▼

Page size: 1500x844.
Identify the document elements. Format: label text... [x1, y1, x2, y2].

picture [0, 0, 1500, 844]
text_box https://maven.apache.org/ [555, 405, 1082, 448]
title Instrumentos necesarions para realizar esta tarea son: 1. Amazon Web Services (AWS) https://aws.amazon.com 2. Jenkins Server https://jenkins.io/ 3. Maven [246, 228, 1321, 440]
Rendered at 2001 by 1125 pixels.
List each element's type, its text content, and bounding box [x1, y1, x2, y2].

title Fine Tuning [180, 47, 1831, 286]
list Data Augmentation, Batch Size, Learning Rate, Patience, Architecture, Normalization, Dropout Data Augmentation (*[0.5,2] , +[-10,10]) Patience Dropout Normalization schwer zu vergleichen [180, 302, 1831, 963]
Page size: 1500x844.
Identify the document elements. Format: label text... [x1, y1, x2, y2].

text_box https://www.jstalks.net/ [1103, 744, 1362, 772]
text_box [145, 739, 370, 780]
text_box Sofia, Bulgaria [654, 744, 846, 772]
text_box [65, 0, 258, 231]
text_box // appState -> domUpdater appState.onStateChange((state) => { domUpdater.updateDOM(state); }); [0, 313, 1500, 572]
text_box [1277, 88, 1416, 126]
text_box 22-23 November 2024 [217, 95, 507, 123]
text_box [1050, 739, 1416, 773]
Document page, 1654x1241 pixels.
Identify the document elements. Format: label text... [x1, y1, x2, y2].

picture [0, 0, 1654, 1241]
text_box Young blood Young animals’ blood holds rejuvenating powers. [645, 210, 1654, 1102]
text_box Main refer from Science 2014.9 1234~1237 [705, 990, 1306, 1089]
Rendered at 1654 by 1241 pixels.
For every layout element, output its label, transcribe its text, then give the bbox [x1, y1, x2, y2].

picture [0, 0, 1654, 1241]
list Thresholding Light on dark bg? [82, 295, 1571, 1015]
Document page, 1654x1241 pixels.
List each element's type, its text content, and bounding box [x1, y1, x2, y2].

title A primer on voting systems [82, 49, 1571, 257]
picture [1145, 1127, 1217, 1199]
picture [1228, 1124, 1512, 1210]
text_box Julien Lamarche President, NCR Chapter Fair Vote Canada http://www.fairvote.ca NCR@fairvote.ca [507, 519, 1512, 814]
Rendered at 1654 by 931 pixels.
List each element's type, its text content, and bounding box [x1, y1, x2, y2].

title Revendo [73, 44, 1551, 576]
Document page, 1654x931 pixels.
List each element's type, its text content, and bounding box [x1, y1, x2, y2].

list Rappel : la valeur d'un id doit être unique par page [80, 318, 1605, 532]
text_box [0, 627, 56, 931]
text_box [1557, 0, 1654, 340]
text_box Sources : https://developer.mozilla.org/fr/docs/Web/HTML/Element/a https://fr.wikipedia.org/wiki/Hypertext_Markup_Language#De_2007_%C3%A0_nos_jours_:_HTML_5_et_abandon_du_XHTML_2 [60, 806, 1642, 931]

▲

● **WHAT IS EXPECTED**: Please express the lines above as a JSON list of strings, one string per line, leaving out any blank lines.

● **REPLY TO THE EXERCISE**:
[
  "Page size: 1500x844.",
  "Identify the document elements. Format: label text... [x1, y1, x2, y2].",
  "picture [0, 0, 1500, 844]",
  "text_box https://maven.apache.org/ [555, 405, 1082, 448]",
  "title Instrumentos necesarions para realizar esta tarea son: 1. Amazon Web Services (AWS) https://aws.amazon.com 2. Jenkins Server https://jenkins.io/ 3. Maven [246, 228, 1321, 440]",
  "Rendered at 2001 by 1125 pixels.",
  "List each element's type, its text content, and bounding box [x1, y1, x2, y2].",
  "title Fine Tuning [180, 47, 1831, 286]",
  "list Data Augmentation, Batch Size, Learning Rate, Patience, Architecture, Normalization, Dropout Data Augmentation (*[0.5,2] , +[-10,10]) Patience Dropout Normalization schwer zu vergleichen [180, 302, 1831, 963]",
  "Page size: 1500x844.",
  "Identify the document elements. Format: label text... [x1, y1, x2, y2].",
  "text_box https://www.jstalks.net/ [1103, 744, 1362, 772]",
  "text_box [145, 739, 370, 780]",
  "text_box Sofia, Bulgaria [654, 744, 846, 772]",
  "text_box [65, 0, 258, 231]",
  "text_box // appState -> domUpdater appState.onStateChange((state) => { domUpdater.updateDOM(state); }); [0, 313, 1500, 572]",
  "text_box [1277, 88, 1416, 126]",
  "text_box 22-23 November 2024 [217, 95, 507, 123]",
  "text_box [1050, 739, 1416, 773]",
  "Document page, 1654x1241 pixels.",
  "Identify the document elements. Format: label text... [x1, y1, x2, y2].",
  "picture [0, 0, 1654, 1241]",
  "text_box Young blood Young animals’ blood holds rejuvenating powers. [645, 210, 1654, 1102]",
  "text_box Main refer from Science 2014.9 1234~1237 [705, 990, 1306, 1089]",
  "Rendered at 1654 by 1241 pixels.",
  "For every layout element, output its label, transcribe its text, then give the bbox [x1, y1, x2, y2].",
  "picture [0, 0, 1654, 1241]",
  "list Thresholding Light on dark bg? [82, 295, 1571, 1015]",
  "Document page, 1654x1241 pixels.",
  "List each element's type, its text content, and bounding box [x1, y1, x2, y2].",
  "title A primer on voting systems [82, 49, 1571, 257]",
  "picture [1145, 1127, 1217, 1199]",
  "picture [1228, 1124, 1512, 1210]",
  "text_box Julien Lamarche President, NCR Chapter Fair Vote Canada http://www.fairvote.ca NCR@fairvote.ca [507, 519, 1512, 814]",
  "Rendered at 1654 by 931 pixels.",
  "List each element's type, its text content, and bounding box [x1, y1, x2, y2].",
  "title Revendo [73, 44, 1551, 576]",
  "Document page, 1654x931 pixels.",
  "List each element's type, its text content, and bounding box [x1, y1, x2, y2].",
  "list Rappel : la valeur d'un id doit être unique par page [80, 318, 1605, 532]",
  "text_box [0, 627, 56, 931]",
  "text_box [1557, 0, 1654, 340]",
  "text_box Sources : https://developer.mozilla.org/fr/docs/Web/HTML/Element/a https://fr.wikipedia.org/wiki/Hypertext_Markup_Language#De_2007_%C3%A0_nos_jours_:_HTML_5_et_abandon_du_XHTML_2 [60, 806, 1642, 931]"
]